Texte de l'exercice ▸
· · ·
Si vous savez que vous êtes un être solitaire, alors vous sentez la totalité de l'espace dans lequel vous êtes seul ou solitaire. Cela revient au même, c'est tout à fait pareil. Vous ne pouvez pas vous sentir seul à moins de sentir la totalité de la situation.

page(s) 26
• Notre confusion est méthodique

Pour commencer, il faut examiner l'idée de chaos ordonné, qui est le principe du maṇḍala. Celui-ci est ordonné parce qu'il présente une structure ; et il est chaos dans la mesure où travailler sur cet ordre est désorientant. […]

Si je dis que le chaos est ordonné, c'est que notre confusion est méthodique. En d'autres termes, elle est voulue. Elle est voulue parce que nous décidons de nous évader de nous-mêmes intentionnellement. Nous décidons de boycotter la sagesse et l'éveil.

page(s) 15-16
• L’impression d’avoir un urgent besoin de concepts

Nous en sommes au même stade que Naropa avant qu'il atteigne l'éveil. Nous voulons une réponse ; nous voulons des définitions. Nous voulons une situation fixe et non quelque chose de fluide. Nous avons l’impression d’avoir un urgent besoin de concepts.

page(s) 23
• Mahāmudrā

Le mot mahāmudrā signifie « grand symbole »  ; il est lié au fait de voir tels qu'ils sont les phénomènes qui nous entourent.

page(s) 19
• Se voir soi-même et voir au-delà de soi-même

La méditation, c'est la clé pour se voir soi-même et pour voir au-delà de soi-même.

page(s) 23-24
• Les projections du moi sont sans substance

Le moi arrive à maintenir son identité au moyen de ses projections. Lorsque nous sommes capables de regarder ces projections comme étant non substantielles, le moi devient lui aussi transparent.

page(s) 5
• Les pensées ennuagent la clarté

L'upāya tantrique, les moyens habiles du Vajrayāna, possède la caractéristique d'approcher les choses très directement, très précisément et très complètement, sans les conserver dans notre banque de données. Le stockage a toujours constitué un problème. Lorsque nous enregistrons des observations dans notre banque de données, nous essayons ensuite de les réactiver. Nous les exhumons de notre coffre au trésor, là où nous entreposons notre bric-à-brac ; et nous les trouvons valables, utiles et porteuses d'informations. Mais le recours à ces éléments et à ces fonctions de l'esprit crée ce que l'on appelle des « pensées créatrices d'habitudes » – et de telles pensées ont tendance à ennuager la clarté.
· · ·
Données fournies ▸
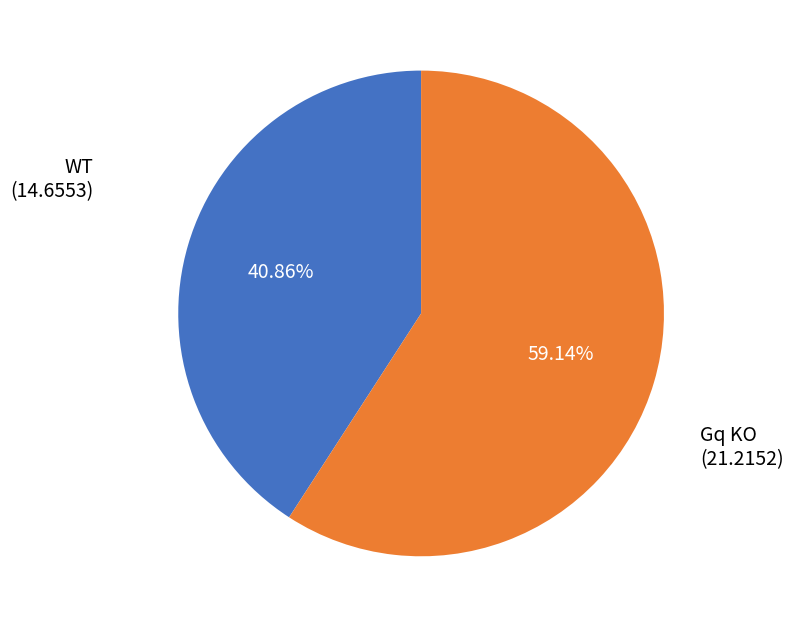

Which category has the biggest portion of the pie?

Gq KO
· · ·
Citez mot pour mot, s'il vous plaît, le passage du texte de l'exercice allant de « Nous en sommes » jusqu'à « au-delà de soi-même. » inclus. Vous n'aurez pas besoin des données pour ce travail.

Nous en sommes au même stade que Naropa avant qu'il atteigne l'éveil. Nous voulons une réponse ; nous voulons des définitions. Nous voulons une situation fixe et non quelque chose de fluide. Nous avons l’impression d’avoir un urgent besoin de concepts.

page(s) 23
• Mahāmudrā

Le mot mahāmudrā signifie « grand symbole »  ; il est lié au fait de voir tels qu'ils sont les phénomènes qui nous entourent.

page(s) 19
• Se voir soi-même et voir au-delà de soi-même

La méditation, c'est la clé pour se voir soi-même et pour voir au-delà de soi-même.